The advent of specialised services assisting self-managed superannuation fund (SMSF) trustees to close down their fund and move into other investment vehicles was a sign of the maturing of the SMSF sector and not an adverse trend away from SMSFs.
SMSF Professionals' Association of Australia (SPAA) Director Technical and Professional Standards Graeme Colley said the SMSF sector had matured and funds were being shut as members died or the funds run out of money to pay to fund members.
"In my previous role with SuperConcepts many clients had held SMSFs with them for over 20 or 30 years since they were in their late 40s and early 50s and they were well into retirement. The main reasons for many SMSFs being wound up is due to the death of the members," Colley said.

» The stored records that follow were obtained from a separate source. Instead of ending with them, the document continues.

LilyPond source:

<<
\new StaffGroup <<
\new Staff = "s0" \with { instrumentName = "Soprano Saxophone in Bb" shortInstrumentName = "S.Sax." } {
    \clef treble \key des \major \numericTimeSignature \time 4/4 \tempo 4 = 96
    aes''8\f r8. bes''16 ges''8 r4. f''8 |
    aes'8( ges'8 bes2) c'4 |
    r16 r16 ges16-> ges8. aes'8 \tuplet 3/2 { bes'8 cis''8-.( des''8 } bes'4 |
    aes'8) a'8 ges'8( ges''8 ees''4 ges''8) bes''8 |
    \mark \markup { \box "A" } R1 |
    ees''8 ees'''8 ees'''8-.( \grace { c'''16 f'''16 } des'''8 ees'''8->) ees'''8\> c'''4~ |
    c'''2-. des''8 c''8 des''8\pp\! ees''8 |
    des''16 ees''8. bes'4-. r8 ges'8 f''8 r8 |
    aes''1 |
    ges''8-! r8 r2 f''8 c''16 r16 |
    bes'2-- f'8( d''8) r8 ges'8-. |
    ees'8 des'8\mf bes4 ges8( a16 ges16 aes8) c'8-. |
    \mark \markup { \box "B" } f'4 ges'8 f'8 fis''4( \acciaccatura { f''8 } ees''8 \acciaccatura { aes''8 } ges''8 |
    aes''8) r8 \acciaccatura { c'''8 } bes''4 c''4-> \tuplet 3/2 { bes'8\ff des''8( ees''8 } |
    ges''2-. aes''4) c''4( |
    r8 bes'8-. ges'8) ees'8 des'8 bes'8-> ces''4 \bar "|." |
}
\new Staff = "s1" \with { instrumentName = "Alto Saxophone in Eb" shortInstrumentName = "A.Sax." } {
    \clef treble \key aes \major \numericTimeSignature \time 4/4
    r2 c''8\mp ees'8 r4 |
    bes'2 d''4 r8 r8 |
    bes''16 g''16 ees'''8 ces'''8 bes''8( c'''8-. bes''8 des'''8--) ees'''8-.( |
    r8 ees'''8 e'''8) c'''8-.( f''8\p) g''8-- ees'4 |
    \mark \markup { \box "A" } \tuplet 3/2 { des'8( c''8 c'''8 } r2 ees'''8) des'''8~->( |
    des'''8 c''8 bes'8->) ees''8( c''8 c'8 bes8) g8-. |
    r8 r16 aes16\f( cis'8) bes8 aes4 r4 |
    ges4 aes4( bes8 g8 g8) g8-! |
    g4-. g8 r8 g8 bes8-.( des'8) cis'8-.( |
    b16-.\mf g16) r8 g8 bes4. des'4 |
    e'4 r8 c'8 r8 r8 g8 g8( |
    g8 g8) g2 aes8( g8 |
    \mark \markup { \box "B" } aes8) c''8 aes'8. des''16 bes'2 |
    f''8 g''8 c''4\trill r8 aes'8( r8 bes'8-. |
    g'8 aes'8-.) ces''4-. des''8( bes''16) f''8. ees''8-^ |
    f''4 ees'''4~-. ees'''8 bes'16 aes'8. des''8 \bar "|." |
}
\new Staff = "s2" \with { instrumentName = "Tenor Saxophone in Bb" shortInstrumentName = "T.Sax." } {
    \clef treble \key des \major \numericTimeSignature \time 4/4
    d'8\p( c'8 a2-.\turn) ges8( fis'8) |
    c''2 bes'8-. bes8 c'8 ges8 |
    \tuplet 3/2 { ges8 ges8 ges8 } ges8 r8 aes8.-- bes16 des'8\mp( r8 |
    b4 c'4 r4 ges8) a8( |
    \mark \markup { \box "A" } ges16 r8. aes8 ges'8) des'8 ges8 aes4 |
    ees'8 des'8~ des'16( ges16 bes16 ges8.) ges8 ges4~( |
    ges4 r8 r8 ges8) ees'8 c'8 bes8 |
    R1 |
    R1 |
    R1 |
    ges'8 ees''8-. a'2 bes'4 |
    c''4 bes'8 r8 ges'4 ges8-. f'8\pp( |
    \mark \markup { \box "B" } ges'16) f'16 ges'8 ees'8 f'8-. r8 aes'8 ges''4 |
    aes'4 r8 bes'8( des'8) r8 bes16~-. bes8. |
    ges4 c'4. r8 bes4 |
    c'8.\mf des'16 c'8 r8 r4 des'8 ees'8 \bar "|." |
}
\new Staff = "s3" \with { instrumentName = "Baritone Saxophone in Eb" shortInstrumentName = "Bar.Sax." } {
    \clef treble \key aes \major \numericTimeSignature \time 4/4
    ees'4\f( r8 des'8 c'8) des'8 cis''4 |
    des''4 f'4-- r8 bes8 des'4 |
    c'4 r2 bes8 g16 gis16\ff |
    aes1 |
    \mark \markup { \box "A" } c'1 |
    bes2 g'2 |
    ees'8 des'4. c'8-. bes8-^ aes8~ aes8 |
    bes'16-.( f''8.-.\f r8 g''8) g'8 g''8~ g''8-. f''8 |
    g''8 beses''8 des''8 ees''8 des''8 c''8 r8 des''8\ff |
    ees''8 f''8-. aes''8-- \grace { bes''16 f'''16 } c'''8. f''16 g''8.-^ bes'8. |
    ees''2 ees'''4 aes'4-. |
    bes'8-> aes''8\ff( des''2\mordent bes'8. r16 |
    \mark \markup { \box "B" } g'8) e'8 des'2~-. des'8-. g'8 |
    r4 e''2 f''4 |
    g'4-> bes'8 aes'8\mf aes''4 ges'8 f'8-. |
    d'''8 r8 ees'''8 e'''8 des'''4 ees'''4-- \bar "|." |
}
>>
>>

"Other reasons can be that the money providing benefits in the fund has now run out and there is no purpose to operate the SMSF or the balance in the SMSF has reduced to a level at which it is uneconomic to run the SMSF."
Colley said while there was an increase in the level of SMSFs being wound up 2010 - after the global financial crisis - due to a sizable drop in their fund value many SMSF members "transferred to public funds where they had a similar experience".
In August industry fund CareSuper announced it would work with accounting firm Crowe Horwath to assist SMSF trustees to wind up a fund and roll their super savings into CareSuper, which stated could offer similar investments as an SMSF via several asset class options, listed investment companies, exchange traded funds and term deposits.
The industry fund also stated the deal was the first commercial agreement of its kind, with no other groups having since announced similar arrangements.
At that time Xpress Super chief executive Olivia Long also rejected claims that a growing number of SMSFs were being closed and the majority of new SMSF members were instead shifting across from APRA-regulated funds.